Everyone in the state of California must be a genius. Or, at least he thinks so.

But here too, we see a mystery…and an existential question: Why would a house be worth more one year than it was the last? Does its roof shed water better? Is its rec room less of a wreck than it was 12 months ago? Is it warmer? Cuter?

On the contrary, does it not render exactly the same service it did last year?

Capital growth is a fraud; we keep repeating ourselves.

Here in London properties have already begun to fall. Our colleague Merryn Somerset Webb reports that she put her flat up for sale two months ago. So far, only one person has looked at it, even though it is located in a desirable part of town and priced below similar apartments in the same building. London led the global property boom up…it seems to be leading it down too.

*** Poor little Edward. The boy, 11, was playing with his friend from across the road on Saturday. The other boy threw a tennis racket that hit Edward squarely in the mouth. He came into the kitchen with blood pouring down his chin.

His father has been known to faint at the sight of his own blood. Realizing that he was the only adult around, he steeled himself and had a look. Hmmm…. two teeth had been broken off…and two were knocked out completely. Ooh la la…

The two knocked out teeth, were still there….held by the child’s braces. So, we rushed to the local emergency ward…where a doctor told us the two teeth might be surgically re-inserted…if we moved fast enough. So, back in the car…we rushed Edward up to the hospital in Poitiers.

Edward was very brave and calm. He never cried. He never complained. We wondered if he were in shock.

The hospital was almost empty. An attractive young blonde woman had been called in to do the dental surgery. Within a few minutes, Edward was asleep and the woman was at work on him.

We waited about two hours…hovering over Edward as he woke up.

“Edward…? Edward? Are you awake?”

“Huh…where am I? What happened…?”

“You’re in the hospital…remember…they had to reinstall two of your teeth…you had an operation….and the doctor thinks it will be successful. So, you’re going to be as good as new.”

“It must have been one hell of an operation…” he mumbled and drifted back to sleep.

*** A letter from Byron King:

“You have outdone even your usual humble self these past couple of days in The Daily Reckoning. Your essay on chateaux as money pits hit home, even to humble me with my humble abode in humble Pittsburgh. (Yes, I fit in well… being so humble, and with so much to be humble about….)
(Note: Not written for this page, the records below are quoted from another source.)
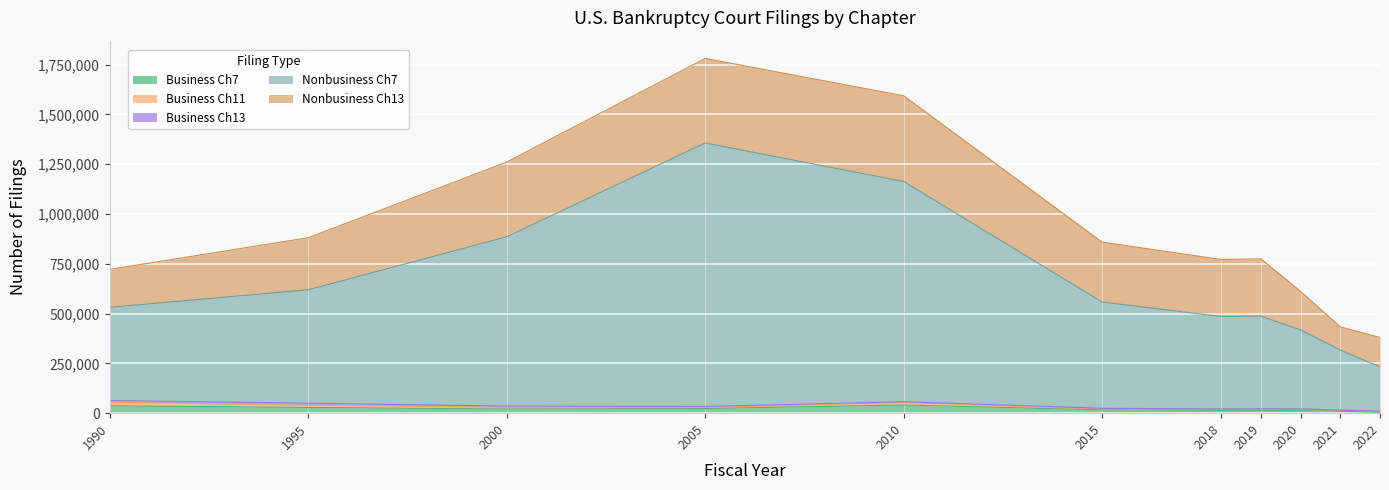

Reading left to right, what are all the values shown in this chart?

Business Ch7: 37161	28800	20687	23313	40977	16464	13682	14025	12740	9541	4274
Business Ch11: 17475	11168	9135	5776	12279	5945	5962	6336	7537	5162	4762
Business Ch13: 8677	10156	5661	4649	4256	2114	1896	1835	1289	900	952
Nonbusiness Ch7: 468171	569450	850118	1322888	1105534	533572	463566	464813	396424	301056	222072
Nonbusiness Ch13: 190509	261494	375219	424667	430583	300528	286654	287967	193095	116884	148125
“Our Pittsburgh weather has been unseasonably warm in the past couple of weeks. Good. Let others freeze elsewhere, I say. To my mind, every day of unseasonable winter warmth means one less day of a gas bill to fire the boiler to make the steam to heat my house with the leaking roof. Thus I am saving precious and depleting natural gas, some of which I know comes from wells drilled into the Devonian sandstones and raised at great cost from deep beneath the rolling hills of western Pennsylvania. Hence, I am saving Devonian sandstones, not that those ungrateful Devonian bastards care. And I am saving myself some dinar, which otherwise would go to pay the utility bill.”

*** We dined last night at the Garrick Club, one of London’s oldest and most prestigious gentlemen’s clubs. At least, it appeared old and prestigious…we’ll keep saying so until someone tells us differently. There is a waiting list to get into the club. It takes about 5 years from the time you are “put up” for membership, Lord Rees-Mogg explained. But members of other clubs – such as your editor – get to use the place on a temporary basis.

“This place is great,” said our daughter and dinner date, Maria. “But everyone is so old and soooo British. You’re going to have to learn to stutter and give a good harrumph from time to time.”

“Even the food is good here,” she went on. We were finishing a very good English meal with very good figs and cream. “You know, everyone says English food is terrible. But it’s not all terrible. 98% of the English eat terrible food. The other 2% eat very well.”